Maduro insists he won the election, even though his main challenger, Edmundo Gonzalez, and opposition leader Maria Corina Machado say they secured more than two-thirds of the tally sheets that each electronic voting machine printed after polls closed on Sunday. Opposition figures have said that releasing the data from those tallies would prove that Maduro lost the election.
Pressure has been mounting against Maduro. The National Electoral Council, which is loyal to the United Socialist Party of Venezuela, has yet to release any printed results from polling stations, as it has done in past elections.
His close ally, Colombian President Gustavo Petro, joined other foreign leaders on Wednesday in urging him to release detailed vote counts.

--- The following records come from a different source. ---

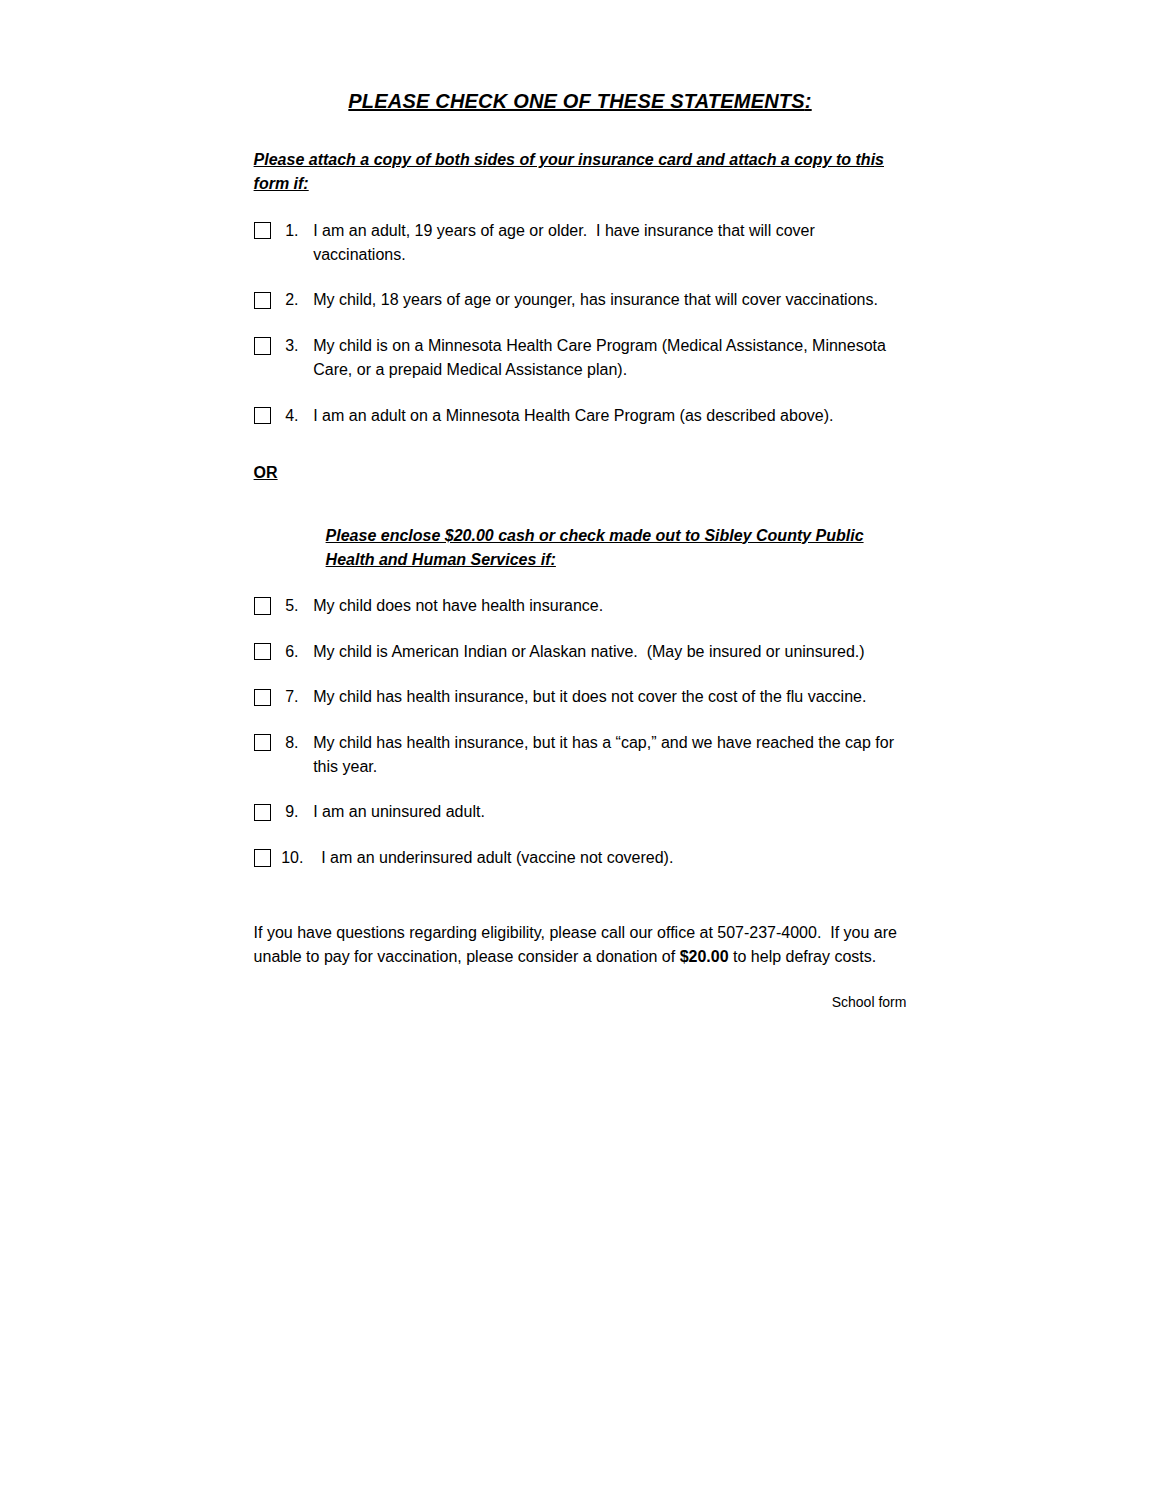PLEASE CHECK ONE OF THESE STATEMENTS:
Please attach a copy of both sides of your insurance card and attach a copy to this form if:
1. I am an adult, 19 years of age or older. I have insurance that will cover vaccinations.
2. My child, 18 years of age or younger, has insurance that will cover vaccinations.
3. My child is on a Minnesota Health Care Program (Medical Assistance, Minnesota Care, or a prepaid Medical Assistance plan).
4. I am an adult on a Minnesota Health Care Program (as described above).
OR
Please enclose $20.00 cash or check made out to Sibley County Public Health and Human Services if:
5. My child does not have health insurance.
6. My child is American Indian or Alaskan native. (May be insured or uninsured.)
7. My child has health insurance, but it does not cover the cost of the flu vaccine.
8. My child has health insurance, but it has a “cap,” and we have reached the cap for this year.
9. I am an uninsured adult.
10. I am an underinsured adult (vaccine not covered).
If you have questions regarding eligibility, please call our office at 507-237-4000. If you are unable to pay for vaccination, please consider a donation of $20.00 to help defray costs.
School form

A day earlier, another Maduro ally, Brazilian President Luiz Inácio Lula da Silva, along with U.S. President Joe Biden, called for the “immediate release of complete, transparent and detailed voting data at the polling station level.”

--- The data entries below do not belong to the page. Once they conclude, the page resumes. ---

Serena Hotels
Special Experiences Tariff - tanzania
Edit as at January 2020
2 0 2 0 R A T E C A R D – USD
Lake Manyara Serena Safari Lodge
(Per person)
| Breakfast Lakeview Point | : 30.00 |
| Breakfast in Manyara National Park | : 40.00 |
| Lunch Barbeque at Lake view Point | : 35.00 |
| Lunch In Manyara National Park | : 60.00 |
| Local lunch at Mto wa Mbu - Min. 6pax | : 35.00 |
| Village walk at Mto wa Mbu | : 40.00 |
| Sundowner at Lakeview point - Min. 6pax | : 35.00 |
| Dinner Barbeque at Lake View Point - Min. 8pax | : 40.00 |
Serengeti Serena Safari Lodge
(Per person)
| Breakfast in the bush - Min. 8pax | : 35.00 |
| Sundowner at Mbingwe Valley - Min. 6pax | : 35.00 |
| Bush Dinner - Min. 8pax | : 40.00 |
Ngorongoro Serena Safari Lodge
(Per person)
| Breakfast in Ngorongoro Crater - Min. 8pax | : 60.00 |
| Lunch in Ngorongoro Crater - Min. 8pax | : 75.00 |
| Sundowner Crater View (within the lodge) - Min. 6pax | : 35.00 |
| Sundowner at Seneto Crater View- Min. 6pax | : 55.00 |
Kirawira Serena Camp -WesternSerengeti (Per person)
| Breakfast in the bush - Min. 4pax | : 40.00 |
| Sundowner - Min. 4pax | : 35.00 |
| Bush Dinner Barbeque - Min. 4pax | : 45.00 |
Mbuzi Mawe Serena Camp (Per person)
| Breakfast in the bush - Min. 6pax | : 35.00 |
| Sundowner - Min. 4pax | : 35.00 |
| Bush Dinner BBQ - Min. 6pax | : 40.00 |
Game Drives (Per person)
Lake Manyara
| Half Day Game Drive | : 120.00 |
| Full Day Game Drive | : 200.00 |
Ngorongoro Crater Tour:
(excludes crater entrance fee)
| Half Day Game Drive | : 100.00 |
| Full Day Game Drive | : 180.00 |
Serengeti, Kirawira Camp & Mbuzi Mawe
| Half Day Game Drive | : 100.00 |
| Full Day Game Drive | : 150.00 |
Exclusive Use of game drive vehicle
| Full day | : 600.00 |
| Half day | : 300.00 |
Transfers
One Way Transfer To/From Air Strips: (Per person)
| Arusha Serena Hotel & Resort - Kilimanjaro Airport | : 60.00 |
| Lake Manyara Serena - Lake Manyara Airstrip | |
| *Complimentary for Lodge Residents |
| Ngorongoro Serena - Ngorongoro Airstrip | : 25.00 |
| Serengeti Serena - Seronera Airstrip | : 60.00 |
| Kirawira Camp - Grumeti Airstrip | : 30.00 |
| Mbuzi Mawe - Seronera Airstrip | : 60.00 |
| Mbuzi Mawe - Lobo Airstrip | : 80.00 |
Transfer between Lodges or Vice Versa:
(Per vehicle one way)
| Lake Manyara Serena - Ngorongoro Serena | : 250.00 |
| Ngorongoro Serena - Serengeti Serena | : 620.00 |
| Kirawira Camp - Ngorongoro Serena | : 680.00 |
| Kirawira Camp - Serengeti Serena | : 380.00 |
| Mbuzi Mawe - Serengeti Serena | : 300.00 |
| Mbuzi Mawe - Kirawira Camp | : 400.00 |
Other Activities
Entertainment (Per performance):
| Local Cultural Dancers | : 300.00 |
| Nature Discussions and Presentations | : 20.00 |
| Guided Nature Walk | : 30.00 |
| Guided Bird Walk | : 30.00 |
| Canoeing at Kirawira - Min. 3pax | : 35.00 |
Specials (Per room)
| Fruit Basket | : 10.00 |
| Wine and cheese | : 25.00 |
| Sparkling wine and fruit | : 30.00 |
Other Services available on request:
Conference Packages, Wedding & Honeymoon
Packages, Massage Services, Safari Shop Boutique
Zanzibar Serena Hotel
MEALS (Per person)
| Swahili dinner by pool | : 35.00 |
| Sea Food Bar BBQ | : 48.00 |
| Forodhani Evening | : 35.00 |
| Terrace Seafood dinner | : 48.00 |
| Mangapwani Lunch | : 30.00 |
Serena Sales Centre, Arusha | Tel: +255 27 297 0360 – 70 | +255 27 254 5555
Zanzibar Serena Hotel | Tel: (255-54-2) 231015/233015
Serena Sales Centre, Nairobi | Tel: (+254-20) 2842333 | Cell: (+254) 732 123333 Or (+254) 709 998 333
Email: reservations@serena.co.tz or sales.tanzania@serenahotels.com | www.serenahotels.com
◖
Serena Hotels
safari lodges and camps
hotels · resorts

Machado said vote counts obtained by the opposition show that Gonzalez received approximately 6.2 million votes, compared with 2.7 million for Maduro. That is very different from the electoral board’s report that Maduro received 5.1 million votes, compared with more than 4.4 million for Gonzalez.

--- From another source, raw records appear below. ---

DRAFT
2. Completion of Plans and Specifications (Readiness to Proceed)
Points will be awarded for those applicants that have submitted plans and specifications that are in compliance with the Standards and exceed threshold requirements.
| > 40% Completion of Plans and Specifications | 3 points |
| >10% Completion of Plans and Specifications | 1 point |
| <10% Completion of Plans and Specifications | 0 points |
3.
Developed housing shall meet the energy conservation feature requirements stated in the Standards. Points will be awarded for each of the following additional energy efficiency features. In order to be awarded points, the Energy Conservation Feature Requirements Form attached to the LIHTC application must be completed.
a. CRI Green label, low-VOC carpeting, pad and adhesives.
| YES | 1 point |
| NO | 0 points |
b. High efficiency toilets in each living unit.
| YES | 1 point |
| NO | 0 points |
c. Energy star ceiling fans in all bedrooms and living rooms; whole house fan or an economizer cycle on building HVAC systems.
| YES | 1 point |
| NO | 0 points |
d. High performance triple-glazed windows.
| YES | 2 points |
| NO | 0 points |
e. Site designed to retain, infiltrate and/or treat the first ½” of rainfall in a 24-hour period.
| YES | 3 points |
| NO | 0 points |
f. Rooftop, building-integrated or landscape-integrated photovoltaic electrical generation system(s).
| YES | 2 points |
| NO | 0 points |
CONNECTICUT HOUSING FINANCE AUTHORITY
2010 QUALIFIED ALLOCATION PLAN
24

“The serious doubts that have arisen around the Venezuelan electoral process could lead its people to a deep violent polarization, with serious consequences of permanent division,” Petro said Wednesday in a post on the social media site X.
“I call on the Venezuelan government to allow the elections to end peacefully, allowing for a transparent vote count, with the counting of votes, and with the supervision of all political forces in their country and professional international supervision,” he added.
Petro proposed that Maduro’s government and the opposition reach an agreement “that allows maximum respect for the (political) force that lost the elections.” The agreement, he said, could be submitted to the United Nations Security Council.
Venezuela has the world’s largest proven crude oil reserves and was once Latin America’s most advanced economy, but it went into freefall after Maduro took over in 2013. Plunging oil prices, widespread shortages and hyperinflation that topped 130,000 percent have led to social unrest and mass emigration.
More than 7.7 million Venezuelans have left the country since 2014, the largest exodus in recent Latin American history. Many have settled in Colombia.
Speaking to reporters in Vietnam on Wednesday, the European Union’s foreign affairs chief said the bloc will not recognize Maduro’s claim of election victory without independent verification of voting records.
“They should have been provided immediately, as in any democratic electoral process,” said Josep Borrell.
The Carter Center, an independent U.S.-based election think tank, said Tuesday night it had failed to verify the results of Venezuela’s presidential election, blaming authorities for a “complete lack of transparency” in declaring Maduro the winner without providing any individual poll counts.
The group was authorized earlier this year by Venezuelan electoral authorities to send experts to observe the election. It had 17 experts spread across four cities on Sunday.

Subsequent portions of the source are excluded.